When you deploy, upgrade, or update TKGI components, take a backup of Ops Manager and the TKGI Management Plane using BBR.
When you create one or more of the following NSX-T objects, take a backup using NSX-T.
- Load balancer
- Namespace
- Logical switch (created when a TKGI cluster is provisioned)
- Ingress
- Network Policy

Backup and Restore One Kubernetes Namespace at a Time

For optimal performance and assurance, only back up one Kubernetes namespace at a time using Velero. Likewise, you should only restore one Kubernetes namespace at a time using Velero.

Restore What Breaks

The general approach is to restore what breaks. For example, if NSX-T crashes, you only need to restore NSX-T. If Ops Manager breaks, restore Ops Manager.

The exception is a Kubernetes cluster. If the cluster breaks, you need to restore the cluster using BBR and the applications using Velero. On the NSX-T side, you need to create a new namespace for the restored cluster.

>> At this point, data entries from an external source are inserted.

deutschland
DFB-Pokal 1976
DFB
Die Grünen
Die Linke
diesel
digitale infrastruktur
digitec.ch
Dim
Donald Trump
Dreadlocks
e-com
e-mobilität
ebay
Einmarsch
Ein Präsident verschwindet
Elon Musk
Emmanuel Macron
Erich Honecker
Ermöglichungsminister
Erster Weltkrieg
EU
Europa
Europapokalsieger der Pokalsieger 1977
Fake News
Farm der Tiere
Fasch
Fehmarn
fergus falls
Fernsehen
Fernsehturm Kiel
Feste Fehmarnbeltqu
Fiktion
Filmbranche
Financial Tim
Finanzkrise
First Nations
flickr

Once the cluster is restored, use kubectl to delete the old namespace. This will force the creation of the NSX-T objects in the namespace. Refer to the scenarios for the TKGI cluster backup and restore for more details.

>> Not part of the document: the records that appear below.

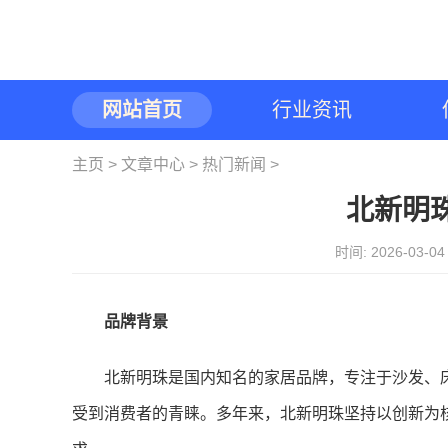
网站首页
行业资讯
主页
>
文章中心
>
热门新闻
>
北新明
时间: 2026-03-
品牌背景
北新明珠是国内知名的家居品牌，专注于沙发、
受到消费者的青睐。多年来，北新明珠坚持以创新为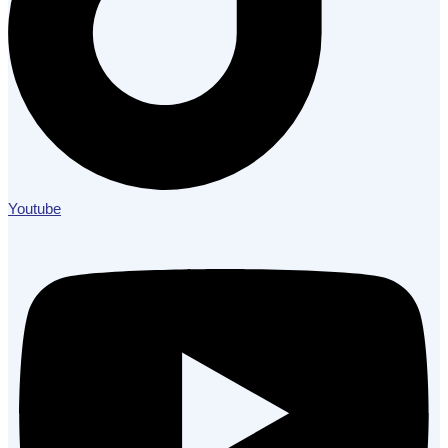
Youtube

Understand What Is Restored at Each Layer

Because there are several layers and tools involved in the backup and restore of TKGI, it can be confusing what is being backed up and restored within each layer.

Velero is used for backing up and restoring Kubernetes workloads. Restic is used with Velero for backup and restore of stateful workloads. Use Velero restore if something breaks in a workload application, and you need to restore it.

BBR is used to backup and restore Kubernetes clusters provisioned by TKGI. This includes the cluster nodes and etcd database. BBR may also restore stateless applications, depending on when the backup of the cluster was taken, but you shouldn’t rely on it for such purposes. Use Velero for workload backup and restore.

For BBR to work restoring a cluster, the NSX-T objects need to be in the NSX-T database. BBR will only work if the objects are in NSX-T. BBR recreates the VM, not the logical switch. You need the logical switch to be present for each Kubernetes cluster.

If NSX-T crashes, you only need to restore NSX-T. Applications will continue to run, but you can’t add anything.